Plot a normalized confusion matrix for your model.

## Part 2 - Refining Your Random Forest

Let's experiment by changing a few parameters.

After changing the parameters, look at the model metrics like accuracy, precision, and recall.

Tweak the parameters to see what model performance you can achieve.

### Maximum Depth

### Number of Trees

## Part 3 - Comparing Performance with a Decision Tree Model

Copy your code in from the previous exercise on decision trees.

If you tuned your decision tree, you can bring in the best-performing of your decision tree models.

Look at all of the metrics.

- precision
- specificity
- recall (sensitivity)
- f1

Plot a confusion matrix for the decision tree model. 

Plot a normalised confusion matrix for the decision tree model. 

## Extension

### ROC and AUC

Create receiver operating curves (ROC), labelled with the area under the curve (AUC). 

### Comparing Performance with a Logistic Regression Model

Copy your code in from last week's logistic regression exercise. 

**Remember - you will need to standardise the data for the logistic regression model!**

Look at all of the metrics.

- precision
- specificity
- recall (sensitivity)
- f1


Plot a confusion matrix for the logistic regression model. 

Plot a normalised confusion matrix for the logistic regression model.

### Comparing all of the models

In the previous exercise, we compared the performance of the logistic regression model and the decision tree model.

Now consider the random forest too. 

Compare and contrast the confusion matrices for each fo these.

If one of these models were to be selected, which model would you recommend to put into use, and why?

Remember: giving thrombolysis to good candidates for it can lead to less disability after stroke and improved outcomes.
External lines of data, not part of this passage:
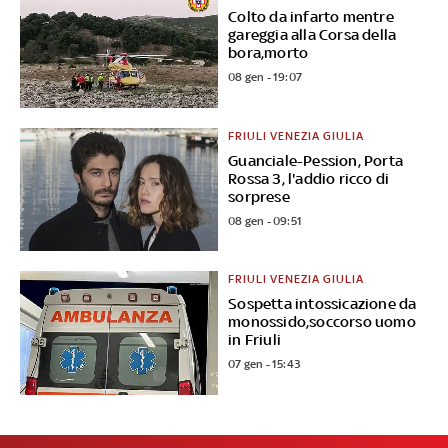
Colto da infarto mentre
gareggia alla Corsa della
bora,morto
08 gen - 19:07
FRIULI VENEZIA GIULIA
Guanciale-Pession, Porta
Rossa 3, l'addio ricco di
sorprese
08 gen - 09:51
FRIULI VENEZIA GIULIA
Sospetta intossicazione da
monossido,soccorso uomo
in Friuli
07 gen - 15:43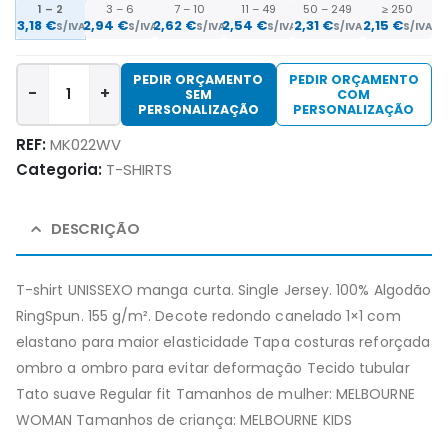
1 – 2
3 – 6
7 – 10
11 – 49
50 – 249
≥ 250
3,18 €
2,94 €
2,62 €
2,54 €
2,31 €
2,15 €
S/IVA
S/IVA
S/IVA
S/IVA
S/IVA
S/IVA
PEDIR ORÇAMENTO
PEDIR ORÇAMENTO
-
+
SEM
COM
PERSONALIZAÇÃO
PERSONALIZAÇÃO
REF:
MK022WV
Categoria:
T-SHIRTS
DESCRIÇÃO
T-shirt UNISSEXO manga curta. Single Jersey. 100% Algodão
RingSpun. 155 g/m². Decote redondo canelado 1×1 com
elastano para maior elasticidade Tapa costuras reforçada
ombro a ombro para evitar deformação Tecido tubular
Tato suave Regular fit Tamanhos de mulher: MELBOURNE
WOMAN Tamanhos de criança: MELBOURNE KIDS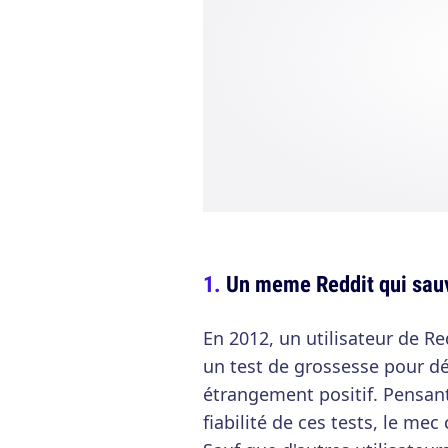
Un meme Reddit qui sau
En 2012, un utilisateur de Re
un test de grossesse pour dé
étrangement positif. Pensant
fiabilité de ces tests, le me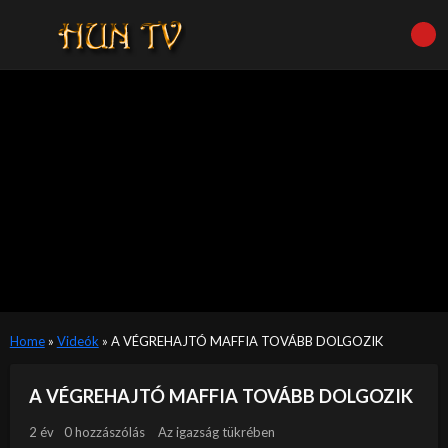
Home
»
Videók
»
A VÉGREHAJTÓ MAFFIA TOVÁBB DOLGOZIK
A VÉGREHAJTÓ MAFFIA TOVÁBB DOLGOZIK
2 év
0 hozzászólás
Az igazság tükrében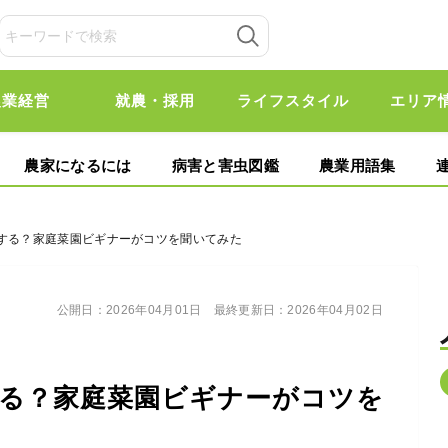
農業経営
就農・採用
ライフスタイル
エリア
農家になるには
病害と害虫図鑑
農業用語集
テする？家庭菜園ビギナーがコツを聞いてみた
公開日：
2026年04月01日
最終更新日：
2026年04月02日
る？家庭菜園ビギナーがコツを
However, there is a risk that giving thrombolysis to the wrong person could lead to additional bleeding on the brain and worse outcomes. What might you want to balance?
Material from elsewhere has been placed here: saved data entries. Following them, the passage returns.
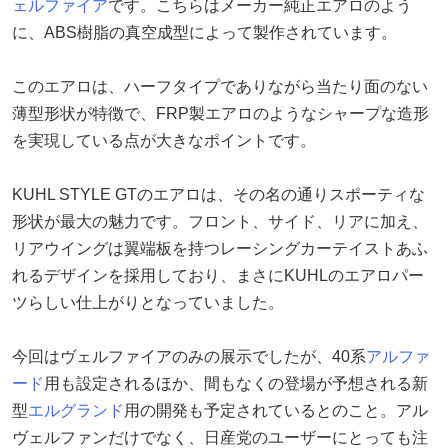
ェルファイア
です。こちらはメーカー純正エアロのよう
に、ABS樹脂の真空成型によって製作されています。
このエアロは、ハーフタイプでありながら当たり面のない
薄型形状が特徴で、FRP製エアロのようなシャープな造形
を実現している点が大きなポイントです。
KUHL STYLE GTのエアロは、その名の通りスポーティな
形状が最大の魅力です。フロント、サイド、リアに加え、
リアウイングは翼端板を持つレーシングカーテイストあふ
れるデザインを採用しており、まさにKUHLのエアロパー
ツらしい仕上がりとなっていました。
今回はヴェルファイアのみの展示でしたが、40系
アルファ
ード
用も設定されるほか、間もなくの登場が予想される新
型
エルグランド
用の開発も予定されているとのこと。アル
ヴェルファンだけでなく、日産党のユーザーにとっても注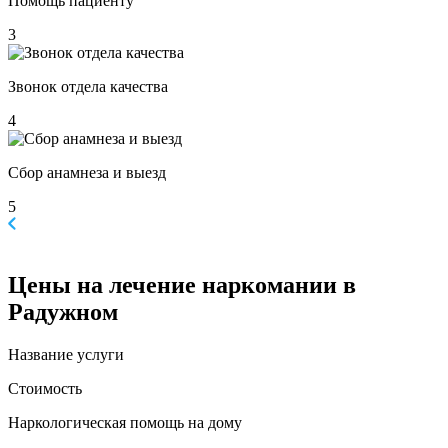
Помощь пациенту
3
Звонок отдела качества
4
Сбор анамнеза и выезд
5
Цены
на лечение наркомании в
Радужном
Название услуги
Стоимость
Наркологическая помощь на дому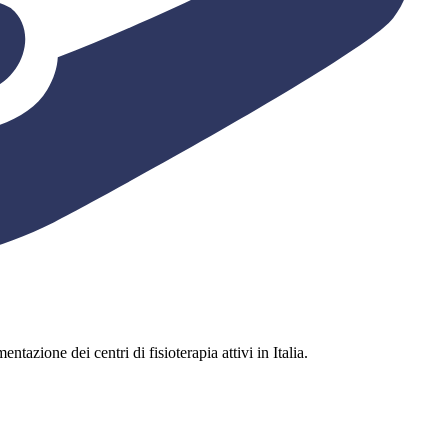
ntazione dei centri di fisioterapia attivi in Italia.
You can write your answer into the empty cell below.

## Challenge

### Challenge Exercise 1

Try plotting all of your confusion matrices onto a single matplotlib figure. 

Make sure you give each of these a title.

Hint: You'll need to create multiple matplotlib subplots.

Now do the same for the normalised confusion matrices.

### Challenge Exercise 2

Using a random forest gives us another way to look at feature importance in our datasets.

Take a look at this example from the scikit learn documentation. 
https://scikit-learn.org/stable/auto_examples/ensemble/plot_forest_importances.html

Calculate the feature importance using both methods (mean decrease in impurity, and feature permutation) for the dataset we have been working with in this exercise. 

Do they produce the same ranking of feature importance? 

### Challenge Exercise 3
Can you improve accuracy of your random forest by changing the size of your train / test split?  



### Challenge Exercise 4

Try dropping some features from your data.  

Can you improve the performance of your random forest this way?